As for the site, the above ground construction appears to be all gone, except for the Deutsche Bank Building. They’re clearing out the old below grade concourses, trying to take away pretty much all evidence that the old towers were ever even there.
If every word I ever said was recorded and used against me, I’m sure you’d already know that on the day that the World Trade Center towers fell, one of the darkest days I have ever experienced, I am on the record saying something along the lines of “well, at least that awful globe sculpture is gone.” To spite me, it survived and is on display now in Battery Park, all banged up and, with its scars in clear view, way more interesting than it was before.
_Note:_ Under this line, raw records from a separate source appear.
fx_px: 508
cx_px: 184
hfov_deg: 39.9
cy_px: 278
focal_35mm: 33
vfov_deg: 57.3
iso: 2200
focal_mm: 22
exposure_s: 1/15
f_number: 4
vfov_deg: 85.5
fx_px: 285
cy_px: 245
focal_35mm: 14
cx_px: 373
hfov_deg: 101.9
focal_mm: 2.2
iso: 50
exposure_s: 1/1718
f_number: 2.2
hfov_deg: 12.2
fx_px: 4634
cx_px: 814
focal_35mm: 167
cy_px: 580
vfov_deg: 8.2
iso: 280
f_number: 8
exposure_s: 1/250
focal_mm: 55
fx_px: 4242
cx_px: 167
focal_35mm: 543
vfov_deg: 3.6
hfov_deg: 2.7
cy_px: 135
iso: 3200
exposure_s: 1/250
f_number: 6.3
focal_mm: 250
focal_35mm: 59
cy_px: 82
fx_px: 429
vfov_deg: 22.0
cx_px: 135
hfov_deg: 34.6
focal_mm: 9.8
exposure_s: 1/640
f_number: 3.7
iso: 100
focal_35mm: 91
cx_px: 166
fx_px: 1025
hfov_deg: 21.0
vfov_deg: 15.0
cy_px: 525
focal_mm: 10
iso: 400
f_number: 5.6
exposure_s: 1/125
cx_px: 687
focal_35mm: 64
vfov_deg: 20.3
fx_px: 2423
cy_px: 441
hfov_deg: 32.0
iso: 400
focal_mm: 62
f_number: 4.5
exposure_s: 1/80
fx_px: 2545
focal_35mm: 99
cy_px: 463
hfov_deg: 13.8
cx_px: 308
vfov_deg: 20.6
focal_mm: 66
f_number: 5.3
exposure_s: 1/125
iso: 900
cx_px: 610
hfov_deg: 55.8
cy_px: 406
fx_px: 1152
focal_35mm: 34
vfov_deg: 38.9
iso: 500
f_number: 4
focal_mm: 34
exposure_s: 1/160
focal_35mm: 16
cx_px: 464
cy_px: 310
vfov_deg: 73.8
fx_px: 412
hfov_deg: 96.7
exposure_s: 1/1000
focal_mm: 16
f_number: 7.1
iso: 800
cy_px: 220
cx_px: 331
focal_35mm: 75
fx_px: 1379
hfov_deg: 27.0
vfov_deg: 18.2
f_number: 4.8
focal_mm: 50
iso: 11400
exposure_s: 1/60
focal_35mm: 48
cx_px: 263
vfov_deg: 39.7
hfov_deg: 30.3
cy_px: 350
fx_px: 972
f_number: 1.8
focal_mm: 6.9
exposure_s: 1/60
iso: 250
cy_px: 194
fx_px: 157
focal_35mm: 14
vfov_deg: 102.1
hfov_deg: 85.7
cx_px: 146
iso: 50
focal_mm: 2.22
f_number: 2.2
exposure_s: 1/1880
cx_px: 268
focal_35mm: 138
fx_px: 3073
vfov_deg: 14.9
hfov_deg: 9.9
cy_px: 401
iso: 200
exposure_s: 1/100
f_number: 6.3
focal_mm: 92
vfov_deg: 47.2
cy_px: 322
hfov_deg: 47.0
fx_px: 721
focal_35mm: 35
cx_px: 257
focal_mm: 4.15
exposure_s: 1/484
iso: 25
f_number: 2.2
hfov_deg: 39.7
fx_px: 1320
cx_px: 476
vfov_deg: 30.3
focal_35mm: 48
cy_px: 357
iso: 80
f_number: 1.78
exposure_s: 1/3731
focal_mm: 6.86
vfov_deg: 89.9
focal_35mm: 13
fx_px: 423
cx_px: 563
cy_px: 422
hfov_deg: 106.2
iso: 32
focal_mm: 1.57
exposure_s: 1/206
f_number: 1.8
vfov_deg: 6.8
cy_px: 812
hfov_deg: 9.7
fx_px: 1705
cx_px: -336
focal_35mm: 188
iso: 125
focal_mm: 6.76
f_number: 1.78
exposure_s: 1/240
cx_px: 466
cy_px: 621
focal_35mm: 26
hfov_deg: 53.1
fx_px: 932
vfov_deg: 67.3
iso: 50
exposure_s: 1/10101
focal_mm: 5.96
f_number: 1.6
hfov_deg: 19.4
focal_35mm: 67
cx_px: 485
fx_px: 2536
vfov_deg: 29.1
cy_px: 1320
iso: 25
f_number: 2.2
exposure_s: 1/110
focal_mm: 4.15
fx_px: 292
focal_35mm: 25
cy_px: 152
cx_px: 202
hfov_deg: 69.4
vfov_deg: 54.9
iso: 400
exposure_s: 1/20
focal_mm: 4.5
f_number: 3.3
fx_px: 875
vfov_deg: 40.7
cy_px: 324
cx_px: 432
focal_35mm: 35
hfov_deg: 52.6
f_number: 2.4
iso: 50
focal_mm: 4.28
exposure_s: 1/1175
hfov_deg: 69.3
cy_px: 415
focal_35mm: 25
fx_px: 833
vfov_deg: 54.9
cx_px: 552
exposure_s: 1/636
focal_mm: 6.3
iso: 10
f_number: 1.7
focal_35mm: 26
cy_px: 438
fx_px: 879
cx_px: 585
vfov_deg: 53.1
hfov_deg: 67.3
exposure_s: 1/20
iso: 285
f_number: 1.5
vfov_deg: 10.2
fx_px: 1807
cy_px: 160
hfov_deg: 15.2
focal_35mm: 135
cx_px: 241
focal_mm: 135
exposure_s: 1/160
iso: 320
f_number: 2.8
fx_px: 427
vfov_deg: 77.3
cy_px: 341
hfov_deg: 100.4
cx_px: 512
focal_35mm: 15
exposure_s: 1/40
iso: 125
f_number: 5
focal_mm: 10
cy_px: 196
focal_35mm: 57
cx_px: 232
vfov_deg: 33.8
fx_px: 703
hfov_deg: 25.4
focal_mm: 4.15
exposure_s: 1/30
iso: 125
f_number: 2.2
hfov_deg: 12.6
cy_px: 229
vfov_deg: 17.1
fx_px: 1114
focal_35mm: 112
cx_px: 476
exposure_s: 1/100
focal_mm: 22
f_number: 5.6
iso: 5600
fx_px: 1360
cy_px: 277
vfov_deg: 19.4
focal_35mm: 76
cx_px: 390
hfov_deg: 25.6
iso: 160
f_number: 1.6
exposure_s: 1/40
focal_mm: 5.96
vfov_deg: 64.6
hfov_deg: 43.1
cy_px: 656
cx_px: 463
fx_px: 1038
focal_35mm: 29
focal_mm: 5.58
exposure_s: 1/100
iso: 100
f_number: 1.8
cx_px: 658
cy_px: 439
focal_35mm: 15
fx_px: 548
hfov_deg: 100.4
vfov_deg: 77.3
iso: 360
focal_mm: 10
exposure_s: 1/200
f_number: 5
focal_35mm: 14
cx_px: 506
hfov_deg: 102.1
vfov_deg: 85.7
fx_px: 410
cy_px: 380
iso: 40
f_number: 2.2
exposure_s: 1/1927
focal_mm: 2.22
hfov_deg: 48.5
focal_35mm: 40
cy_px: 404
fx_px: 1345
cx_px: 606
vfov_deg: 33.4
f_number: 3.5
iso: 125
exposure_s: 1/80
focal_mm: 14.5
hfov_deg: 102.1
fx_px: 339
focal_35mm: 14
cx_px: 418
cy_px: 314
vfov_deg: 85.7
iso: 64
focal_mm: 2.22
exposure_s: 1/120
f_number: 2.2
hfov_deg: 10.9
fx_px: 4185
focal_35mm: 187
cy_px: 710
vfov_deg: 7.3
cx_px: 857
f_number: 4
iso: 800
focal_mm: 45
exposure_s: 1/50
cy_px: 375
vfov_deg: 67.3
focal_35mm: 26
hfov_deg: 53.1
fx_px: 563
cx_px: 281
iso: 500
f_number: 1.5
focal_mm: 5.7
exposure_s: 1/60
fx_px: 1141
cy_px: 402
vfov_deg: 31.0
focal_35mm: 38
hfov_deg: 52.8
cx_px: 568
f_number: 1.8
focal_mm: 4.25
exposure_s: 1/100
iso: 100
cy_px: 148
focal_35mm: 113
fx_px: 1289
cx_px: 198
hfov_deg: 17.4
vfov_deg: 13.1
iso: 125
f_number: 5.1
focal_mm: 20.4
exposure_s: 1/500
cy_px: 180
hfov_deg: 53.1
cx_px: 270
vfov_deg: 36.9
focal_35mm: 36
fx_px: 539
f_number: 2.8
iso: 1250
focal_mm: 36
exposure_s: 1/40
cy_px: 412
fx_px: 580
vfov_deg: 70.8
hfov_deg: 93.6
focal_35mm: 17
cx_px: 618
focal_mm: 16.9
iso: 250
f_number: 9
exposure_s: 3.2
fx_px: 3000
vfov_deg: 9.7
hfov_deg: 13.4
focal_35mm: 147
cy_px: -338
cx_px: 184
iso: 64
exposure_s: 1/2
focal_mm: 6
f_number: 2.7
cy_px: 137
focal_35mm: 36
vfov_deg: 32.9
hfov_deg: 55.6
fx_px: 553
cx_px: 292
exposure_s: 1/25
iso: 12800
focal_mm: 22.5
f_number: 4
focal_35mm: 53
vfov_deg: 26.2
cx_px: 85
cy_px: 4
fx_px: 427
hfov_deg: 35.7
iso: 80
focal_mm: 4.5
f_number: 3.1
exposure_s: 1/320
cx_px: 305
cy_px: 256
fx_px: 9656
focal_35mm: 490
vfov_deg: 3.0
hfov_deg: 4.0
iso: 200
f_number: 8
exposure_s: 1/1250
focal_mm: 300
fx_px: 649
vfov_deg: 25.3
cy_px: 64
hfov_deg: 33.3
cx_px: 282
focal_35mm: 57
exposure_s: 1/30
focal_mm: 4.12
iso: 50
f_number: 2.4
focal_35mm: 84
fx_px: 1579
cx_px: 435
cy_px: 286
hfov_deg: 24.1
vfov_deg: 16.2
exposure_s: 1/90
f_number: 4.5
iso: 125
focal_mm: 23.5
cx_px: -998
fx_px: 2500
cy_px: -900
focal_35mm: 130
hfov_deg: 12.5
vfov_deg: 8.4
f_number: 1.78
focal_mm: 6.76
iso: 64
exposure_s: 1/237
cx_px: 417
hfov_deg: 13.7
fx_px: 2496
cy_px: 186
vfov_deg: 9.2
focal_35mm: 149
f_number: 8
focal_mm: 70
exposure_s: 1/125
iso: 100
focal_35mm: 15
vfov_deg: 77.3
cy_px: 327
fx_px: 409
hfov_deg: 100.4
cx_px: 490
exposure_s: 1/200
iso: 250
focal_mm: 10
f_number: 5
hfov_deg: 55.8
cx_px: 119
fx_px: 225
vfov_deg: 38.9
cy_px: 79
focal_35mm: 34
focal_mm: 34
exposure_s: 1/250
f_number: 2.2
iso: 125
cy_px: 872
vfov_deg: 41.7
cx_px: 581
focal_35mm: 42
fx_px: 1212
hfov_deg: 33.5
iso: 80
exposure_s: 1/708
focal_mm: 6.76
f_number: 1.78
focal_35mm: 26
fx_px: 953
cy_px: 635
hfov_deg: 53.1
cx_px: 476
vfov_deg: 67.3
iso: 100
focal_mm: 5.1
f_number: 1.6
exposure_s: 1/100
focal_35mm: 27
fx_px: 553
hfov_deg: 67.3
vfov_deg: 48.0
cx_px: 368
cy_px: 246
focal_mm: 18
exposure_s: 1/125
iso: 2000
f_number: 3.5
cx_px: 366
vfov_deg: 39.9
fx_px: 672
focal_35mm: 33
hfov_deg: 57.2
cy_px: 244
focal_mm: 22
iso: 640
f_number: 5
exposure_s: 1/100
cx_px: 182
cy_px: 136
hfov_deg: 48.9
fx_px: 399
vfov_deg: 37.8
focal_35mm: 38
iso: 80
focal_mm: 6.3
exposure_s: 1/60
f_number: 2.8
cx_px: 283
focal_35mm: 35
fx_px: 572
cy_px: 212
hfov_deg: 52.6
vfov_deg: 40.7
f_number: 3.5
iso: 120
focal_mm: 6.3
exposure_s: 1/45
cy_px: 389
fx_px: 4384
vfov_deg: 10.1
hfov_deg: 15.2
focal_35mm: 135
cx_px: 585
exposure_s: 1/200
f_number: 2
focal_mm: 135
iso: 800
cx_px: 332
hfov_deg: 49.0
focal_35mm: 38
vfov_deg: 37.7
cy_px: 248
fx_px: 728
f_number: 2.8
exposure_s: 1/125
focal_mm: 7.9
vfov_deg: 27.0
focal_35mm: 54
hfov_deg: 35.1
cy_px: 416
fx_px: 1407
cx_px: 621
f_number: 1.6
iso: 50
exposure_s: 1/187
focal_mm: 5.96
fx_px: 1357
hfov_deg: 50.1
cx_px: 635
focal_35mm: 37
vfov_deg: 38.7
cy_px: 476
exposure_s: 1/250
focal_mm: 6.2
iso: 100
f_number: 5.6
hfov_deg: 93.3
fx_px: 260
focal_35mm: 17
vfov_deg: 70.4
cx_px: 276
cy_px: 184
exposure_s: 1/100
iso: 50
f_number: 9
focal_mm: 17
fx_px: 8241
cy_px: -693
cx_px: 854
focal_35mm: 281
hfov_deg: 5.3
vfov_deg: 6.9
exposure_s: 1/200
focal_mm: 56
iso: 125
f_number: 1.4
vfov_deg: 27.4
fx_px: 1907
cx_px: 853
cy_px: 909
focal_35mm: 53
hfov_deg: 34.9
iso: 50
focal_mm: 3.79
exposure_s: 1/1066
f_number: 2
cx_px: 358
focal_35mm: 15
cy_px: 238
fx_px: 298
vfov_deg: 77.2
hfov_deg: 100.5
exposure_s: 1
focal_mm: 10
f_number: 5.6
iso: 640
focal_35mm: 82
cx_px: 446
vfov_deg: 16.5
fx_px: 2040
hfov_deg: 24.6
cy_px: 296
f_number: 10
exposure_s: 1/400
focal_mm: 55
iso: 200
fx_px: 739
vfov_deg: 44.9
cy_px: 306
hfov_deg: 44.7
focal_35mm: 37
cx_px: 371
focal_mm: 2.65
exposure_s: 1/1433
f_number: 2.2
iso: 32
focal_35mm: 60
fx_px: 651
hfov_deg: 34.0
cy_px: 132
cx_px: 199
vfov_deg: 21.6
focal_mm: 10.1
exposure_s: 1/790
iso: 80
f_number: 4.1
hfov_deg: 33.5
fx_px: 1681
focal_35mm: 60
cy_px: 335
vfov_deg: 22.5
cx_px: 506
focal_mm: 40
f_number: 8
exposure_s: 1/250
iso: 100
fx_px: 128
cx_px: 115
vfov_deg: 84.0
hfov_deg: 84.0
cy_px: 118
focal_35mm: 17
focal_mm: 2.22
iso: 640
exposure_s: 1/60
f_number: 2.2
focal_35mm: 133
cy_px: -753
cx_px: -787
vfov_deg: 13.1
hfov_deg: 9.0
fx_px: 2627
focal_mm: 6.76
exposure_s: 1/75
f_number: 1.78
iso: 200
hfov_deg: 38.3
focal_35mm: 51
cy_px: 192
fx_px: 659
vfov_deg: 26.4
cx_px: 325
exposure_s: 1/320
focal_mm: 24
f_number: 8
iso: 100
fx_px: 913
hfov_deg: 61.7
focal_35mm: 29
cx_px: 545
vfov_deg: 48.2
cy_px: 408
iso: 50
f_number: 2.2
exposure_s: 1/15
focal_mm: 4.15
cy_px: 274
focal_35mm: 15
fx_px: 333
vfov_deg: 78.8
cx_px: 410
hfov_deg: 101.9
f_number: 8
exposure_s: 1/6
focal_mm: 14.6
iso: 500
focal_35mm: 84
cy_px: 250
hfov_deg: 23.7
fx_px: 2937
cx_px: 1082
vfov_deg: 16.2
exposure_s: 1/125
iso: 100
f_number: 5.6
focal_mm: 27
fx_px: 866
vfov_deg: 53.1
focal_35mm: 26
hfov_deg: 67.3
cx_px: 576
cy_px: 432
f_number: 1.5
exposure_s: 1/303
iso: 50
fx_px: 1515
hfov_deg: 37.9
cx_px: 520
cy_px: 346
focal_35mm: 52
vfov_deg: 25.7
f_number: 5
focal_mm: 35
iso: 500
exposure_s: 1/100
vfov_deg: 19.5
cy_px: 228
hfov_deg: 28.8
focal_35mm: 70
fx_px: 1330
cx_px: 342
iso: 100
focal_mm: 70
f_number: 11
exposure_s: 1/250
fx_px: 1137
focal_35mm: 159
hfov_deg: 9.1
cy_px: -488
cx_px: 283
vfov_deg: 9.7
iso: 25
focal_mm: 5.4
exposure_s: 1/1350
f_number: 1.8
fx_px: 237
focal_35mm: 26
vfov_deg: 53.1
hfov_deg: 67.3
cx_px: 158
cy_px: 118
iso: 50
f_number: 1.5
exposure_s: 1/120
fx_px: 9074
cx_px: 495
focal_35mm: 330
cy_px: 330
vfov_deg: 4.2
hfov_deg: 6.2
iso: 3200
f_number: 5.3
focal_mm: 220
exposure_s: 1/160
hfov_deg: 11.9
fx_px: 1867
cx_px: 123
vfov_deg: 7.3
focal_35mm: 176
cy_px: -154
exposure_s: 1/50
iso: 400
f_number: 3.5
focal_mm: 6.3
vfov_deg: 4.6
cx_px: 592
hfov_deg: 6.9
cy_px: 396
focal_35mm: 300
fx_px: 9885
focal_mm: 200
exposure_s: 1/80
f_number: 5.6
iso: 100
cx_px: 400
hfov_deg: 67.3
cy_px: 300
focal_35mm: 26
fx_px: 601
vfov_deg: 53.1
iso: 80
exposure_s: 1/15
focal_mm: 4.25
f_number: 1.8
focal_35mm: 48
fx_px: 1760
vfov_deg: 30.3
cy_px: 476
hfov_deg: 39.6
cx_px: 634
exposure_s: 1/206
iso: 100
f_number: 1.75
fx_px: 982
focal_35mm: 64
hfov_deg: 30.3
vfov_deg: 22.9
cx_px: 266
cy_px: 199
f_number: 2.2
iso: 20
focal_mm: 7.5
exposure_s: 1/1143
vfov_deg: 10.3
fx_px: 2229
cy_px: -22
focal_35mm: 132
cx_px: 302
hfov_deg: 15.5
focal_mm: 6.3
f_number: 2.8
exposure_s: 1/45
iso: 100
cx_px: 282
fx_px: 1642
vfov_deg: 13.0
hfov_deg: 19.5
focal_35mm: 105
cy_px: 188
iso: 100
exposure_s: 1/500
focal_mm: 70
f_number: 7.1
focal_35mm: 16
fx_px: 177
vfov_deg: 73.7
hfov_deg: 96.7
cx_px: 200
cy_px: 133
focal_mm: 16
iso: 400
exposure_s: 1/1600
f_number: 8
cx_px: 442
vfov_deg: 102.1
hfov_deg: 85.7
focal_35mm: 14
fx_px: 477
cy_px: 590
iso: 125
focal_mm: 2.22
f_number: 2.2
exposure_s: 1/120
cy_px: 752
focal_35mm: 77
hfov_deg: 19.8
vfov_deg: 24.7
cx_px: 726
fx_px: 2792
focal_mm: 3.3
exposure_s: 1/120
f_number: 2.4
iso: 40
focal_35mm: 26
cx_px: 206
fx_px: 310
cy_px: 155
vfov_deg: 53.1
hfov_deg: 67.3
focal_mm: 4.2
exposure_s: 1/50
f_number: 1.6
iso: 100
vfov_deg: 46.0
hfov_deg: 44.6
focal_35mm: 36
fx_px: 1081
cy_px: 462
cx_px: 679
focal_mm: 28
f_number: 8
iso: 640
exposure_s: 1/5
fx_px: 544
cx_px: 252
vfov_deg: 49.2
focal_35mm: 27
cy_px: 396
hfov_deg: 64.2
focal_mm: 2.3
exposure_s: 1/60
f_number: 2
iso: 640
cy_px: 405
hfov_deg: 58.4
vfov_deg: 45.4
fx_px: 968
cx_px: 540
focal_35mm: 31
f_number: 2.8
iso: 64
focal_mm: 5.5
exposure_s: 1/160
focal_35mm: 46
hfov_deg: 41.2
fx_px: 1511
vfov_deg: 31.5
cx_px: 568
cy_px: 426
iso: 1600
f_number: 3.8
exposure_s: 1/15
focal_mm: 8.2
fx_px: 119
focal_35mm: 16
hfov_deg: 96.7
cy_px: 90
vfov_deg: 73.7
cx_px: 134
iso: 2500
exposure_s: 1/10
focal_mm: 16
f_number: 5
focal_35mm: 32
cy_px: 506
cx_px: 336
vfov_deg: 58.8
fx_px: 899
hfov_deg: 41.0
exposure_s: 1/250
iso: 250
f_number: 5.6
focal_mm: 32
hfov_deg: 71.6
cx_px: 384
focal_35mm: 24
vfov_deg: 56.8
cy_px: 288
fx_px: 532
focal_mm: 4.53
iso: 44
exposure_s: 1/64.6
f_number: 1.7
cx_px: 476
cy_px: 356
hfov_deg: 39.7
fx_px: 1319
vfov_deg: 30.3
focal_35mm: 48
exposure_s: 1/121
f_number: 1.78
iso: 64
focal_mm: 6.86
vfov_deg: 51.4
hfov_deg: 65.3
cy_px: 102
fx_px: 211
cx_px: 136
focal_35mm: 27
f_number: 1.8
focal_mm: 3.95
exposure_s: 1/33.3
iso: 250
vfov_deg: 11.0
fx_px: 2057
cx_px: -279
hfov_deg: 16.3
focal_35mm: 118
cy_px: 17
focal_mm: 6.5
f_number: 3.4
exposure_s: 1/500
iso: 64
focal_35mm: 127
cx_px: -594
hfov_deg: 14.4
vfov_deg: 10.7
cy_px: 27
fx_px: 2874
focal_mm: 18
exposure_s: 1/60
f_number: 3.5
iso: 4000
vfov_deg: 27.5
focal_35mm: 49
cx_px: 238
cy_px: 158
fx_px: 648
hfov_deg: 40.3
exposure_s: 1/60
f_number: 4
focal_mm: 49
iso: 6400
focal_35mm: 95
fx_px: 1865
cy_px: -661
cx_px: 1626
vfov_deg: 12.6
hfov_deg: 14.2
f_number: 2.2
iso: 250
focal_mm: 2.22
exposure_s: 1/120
The old MoMA, the only one I remember, is closed and being ripped apart as we speak. MoMA can rebuild itself. MoMA has the technology. They can make it better than it was. Better, stronger, faster. Until then, highlights of MoMA’s collection moved out to Queens in a temporary space called, somewhat appropriately, MoMA QNS, because I guess no one really likes all those extra E’s
Inside MoMA QNS is actually quite nice. It’s simple, but has good circulation and is far less pretentious than the old building. The temporary MoMA QNS building was designed by Michael Maltzman, even though if my last name was Maltzman, I would not have become an architect and instead started a bespoke milkshake shop.
Past the lobby, the galleries look like galleries, with iconic pieces of the strongest modern art collection in the world on view.